Some of the features of MPT are listed below. The SGI Technical Publications site (techpubs.sgi.com) contains more information regarding each feature in the release notes and associated documentation.

  • MPI_IN_PLACE
    Collective communications can occur "in place" for intra-communicators, with the output buffer being identical to the input buffer.
  • Support of MPI_Accumulate
    This is a one-sided communication function that combines the data moved to the target process with the data that already resides at that process, rather than replacing the data there.
  • MPI and OpenMP™ hybrid NUMA placement
    NUMA placement can be critical for MPI codes on IRIX and Linux. This is also the case for hybrid OpenMP and MPI codes. Support has been added for "containing" the OpenMP threads near the MPI ranks in this release.
  • Fast barrier synchronization
    MPT includes optimized implementations of the MPI_Barrier, shmem_barrier_all and MPI_Win_fence functions.
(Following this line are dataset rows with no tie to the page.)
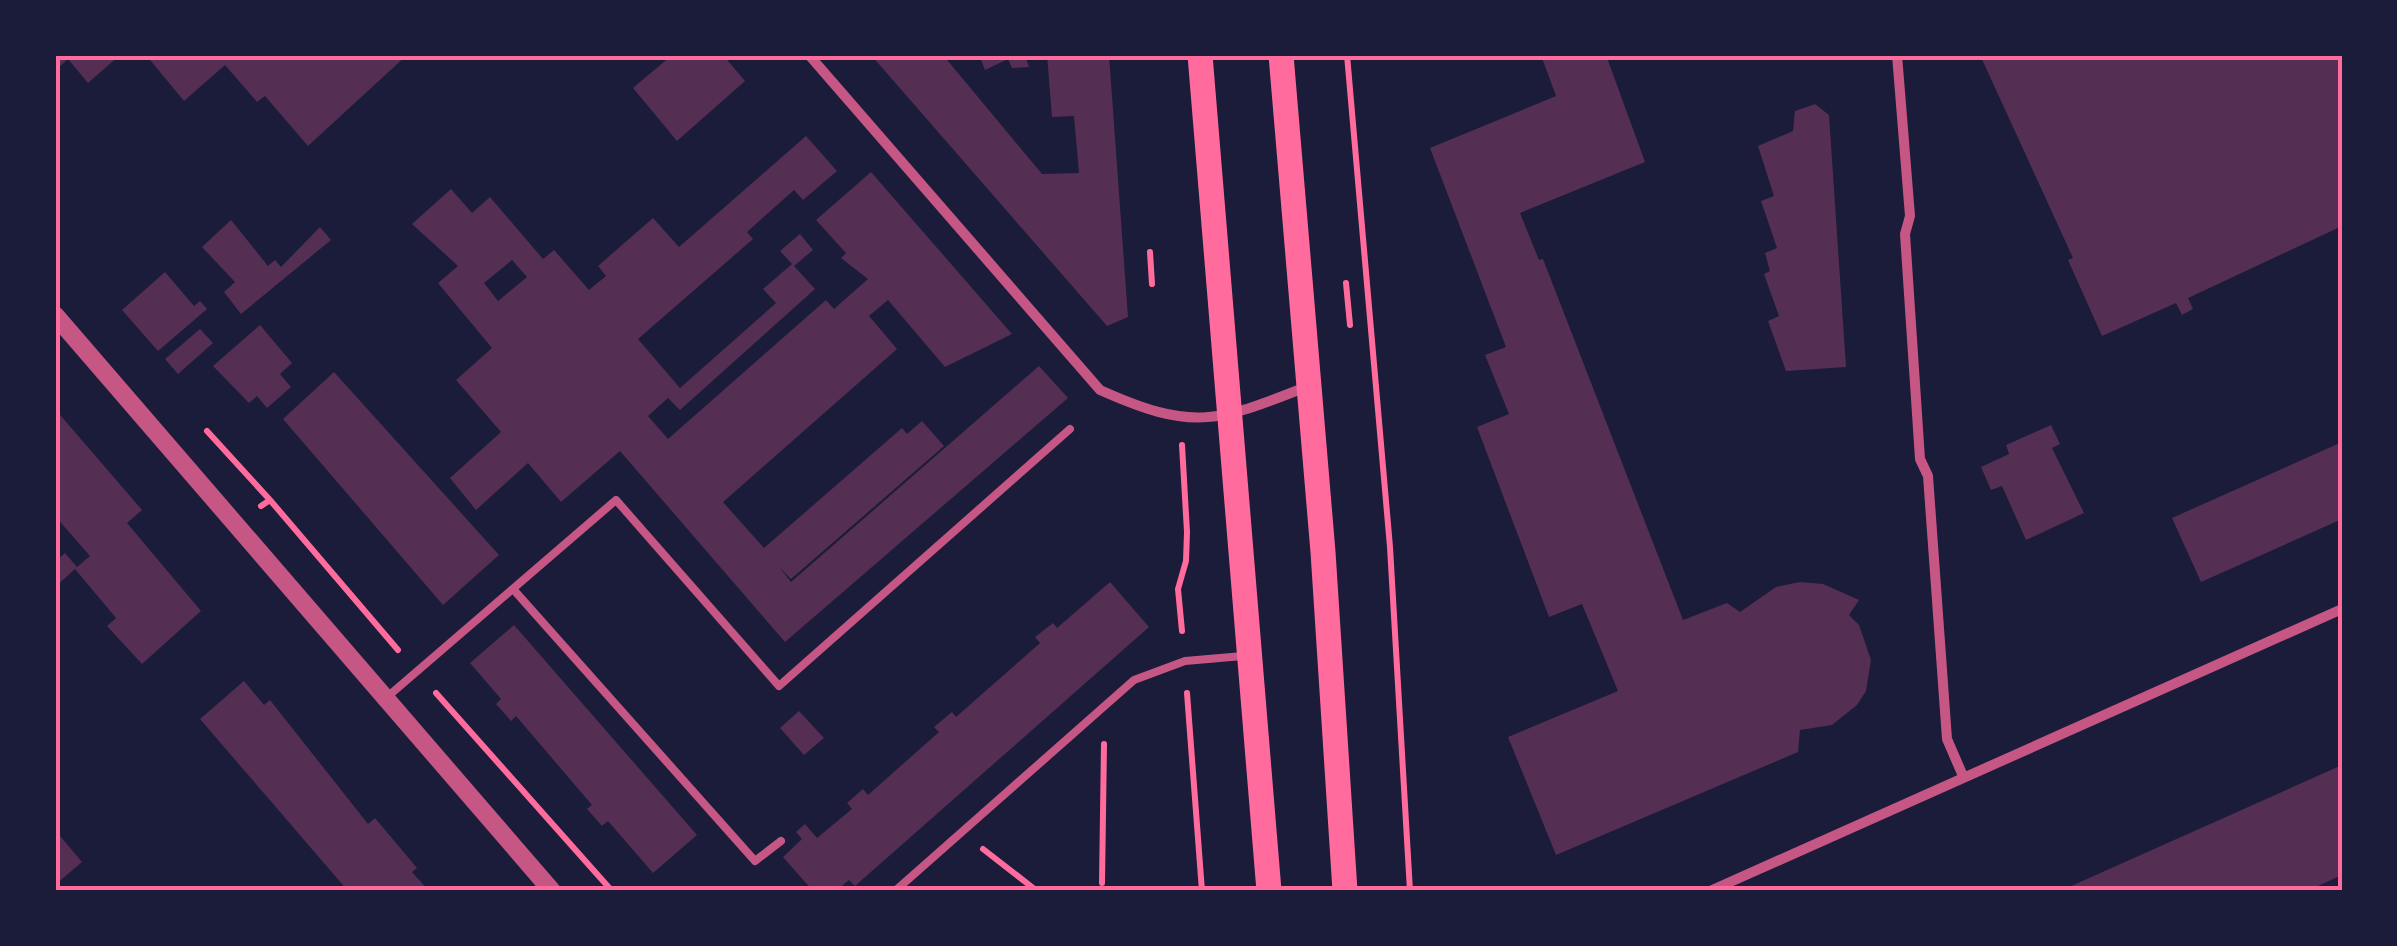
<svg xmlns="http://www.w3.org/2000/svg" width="2397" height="946" font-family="'IBM Plex Sans',sans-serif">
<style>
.building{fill:#542f53;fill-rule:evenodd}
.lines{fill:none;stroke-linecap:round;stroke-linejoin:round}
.path{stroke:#ff6b9d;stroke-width:6}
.service{stroke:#c65784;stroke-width:8}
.minor{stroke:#c65784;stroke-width:10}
.tertiary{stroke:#c65784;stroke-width:18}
.primary{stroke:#ff6b9d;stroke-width:25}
.neatline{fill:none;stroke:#ff6b9d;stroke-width:4}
</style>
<rect width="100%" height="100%" fill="#1b1b3a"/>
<!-- building -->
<path class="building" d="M55 55H120L88 83 68 59 55 71Z
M146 55H407L308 146 265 96 257 102 225 65 184 101Z
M672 55H723L745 81 677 141 633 88Z
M871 55H943L1042 174 1079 173 1074 116 1052 117 1047 55H1109L1128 317 1107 326Z
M979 55H1025L1029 67 1012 68 1008 59 985 70Z
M1541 55H1606L1645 162 1520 213 1539 260 1543 259 1683 620 1727 603 1740 612 1776 587 1800 582 1823 584 1859 600 1849 615 1859 625 1871 660 1866 691 1857 705 1832 725 1800 730 1798 752 1556 855 1508 737 1618 691 1582 604 1549 617 1477 427 1509 414 1485 355 1506 347 1430 148 1556 96Z
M1980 55H2342V226L2188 298 2193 309 2182 315 2176 303 2102 336 2068 260 2073 258Z
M1815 104 1829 115 1846 367 1786 371 1768 321 1779 316 1764 274 1770 271 1765 253 1777 248 1761 201 1774 196 1758 146 1793 131 1795 111Z
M806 136 837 171 803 200 794 190 747 232 753 239 638 339 680 388 776 303 763 289 792 264 780 251 800 234 813 250 794 266 815 289 680 410 668 398 648 416 668 439 826 300 834 309 868 279 841 258 846 253 816 220 871 172 1012 334 945 367 888 300 869 316 897 349 723 502 764 548 902 428 907 434 922 421 944 446 791 579 779 567 791 582 1039 366 1068 398 785 642 620 451 561 502 528 463 476 510 450 478 501 432 456 380 492 348 438 283 458 266 412 224 451 189 472 213 490 197 543 259 554 250 589 290 606 276 598 266 653 218 679 247ZM512 260 527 277 498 301 484 283Z
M231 220 268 266 275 260 281 267 320 227 331 240 241 314 224 292 235 282 202 247Z
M165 272 194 306 200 301 207 309 158 351 122 310Z
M260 325 292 363 280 374 291 387 267 408 257 396 249 403 213 366Z
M200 329 213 343 178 374 165 359Z
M334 372 499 555 443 605 283 419Z
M55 409 142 510 127 523 201 611 142 664 107 626 116 618 75 569 55 587V562L65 553 77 567 90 556 55 516Z
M2051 425 2060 444 2052 448 2084 513 2026 540 2002 486 1991 490 1981 467 2009 454 2006 445Z
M2342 442V519L2201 582 2172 518Z
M1110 582 1149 627 855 886 849 880 836 891H813L783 857 802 839 796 832 805 824 817 838 852 809 847 803 863 789 868 795 939 732 934 727 952 712 956 717 1040 643 1035 637 1053 623 1057 628Z
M514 625 697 835 653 873 608 821 602 826 587 809 592 805 516 716 511 721 496 704 501 699 470 663Z
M244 681 264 705 270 700 368 824 375 818 417 868 412 872 429 891H348L200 719Z
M799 711 824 738 804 755 780 728Z
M2342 765V875L2307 891H2060Z
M55 830 82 862 55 885Z"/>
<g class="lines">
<!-- path -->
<path class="path" d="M1347 55 1390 547 1410 891
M1150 252 1152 284
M1346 283 1350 325
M207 431 270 500
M1182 445 1187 532 1186 561 1178 589 1182 631
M261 506 270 500 398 650
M436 693 612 891
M1187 693 1202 891
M983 849 1037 891
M1102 883 1104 744"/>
<!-- service -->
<path class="service" d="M513 589 755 861 781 841
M386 698 616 500 779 686 1070 429
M895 891 1134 680 1185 661 1243 656"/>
<!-- minor -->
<path class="minor" d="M809 55 1100 390C1192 431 1215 423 1306 387
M1897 55 1910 216 1905 234 1920 459 1928 476 1947 739 1963 776
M1710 891 2342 609"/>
<!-- tertiary -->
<path class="tertiary" d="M55 315 552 891"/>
<!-- primary -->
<path class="primary" d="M1200 55 1269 891
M1281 55 1323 552 1345 891"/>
</g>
<!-- border -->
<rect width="2397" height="946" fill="none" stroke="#1b1b3a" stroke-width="115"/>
<rect x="58" y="58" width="2282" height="830" class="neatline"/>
</svg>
  • Enhanced Altix partitioned support
    The SHMEM programming model is supported for partitioned Linux Supercluster systems. On Linux operating systems, the mpirun multiple host syntax is required to launch a SHMEM application on multiple partitions. SHMEM routines can be used exclusively in an application, or can be used in conjunction with MPI message-passing routines in the same application.
  • Stack Traceback and Core Dump Control
    If a rank aborts, either by calling MPI_Abort() or by receiving an unhandled signal that normally results in a core dump, MPT will display a stack traceback showing the location of the abort. MPT will limit creation of core files to the first rank on each host to abort, by default.
  • Optimized MPI on the InfiniBand interconnect fabric
    MPT supports optimized MPI communication on clusters of SGI servers that are interconnected using InfiniBand hardware and software provided by Voltaire, Inc.
  • Global shared memory allocator
    SGI® Altix® servers have global shared memory. This means that memory segments can be allocated on or striped across memory nodes anywhere in the system and be referenced via ordinary load/store instructions. MPT provides a global shared memory allocator that may be called within MPI or SHMEM programs to allocate remote or distributed memory segments.
  • Run-time optimization of large messages via direct-copy, unbuffered transfer
    Large message bandwidth is optimized by direct data transfer between user send and receive buffers without buffering in the library. This optimization opportunity is detected automatically, as well as being tunable by environment variables.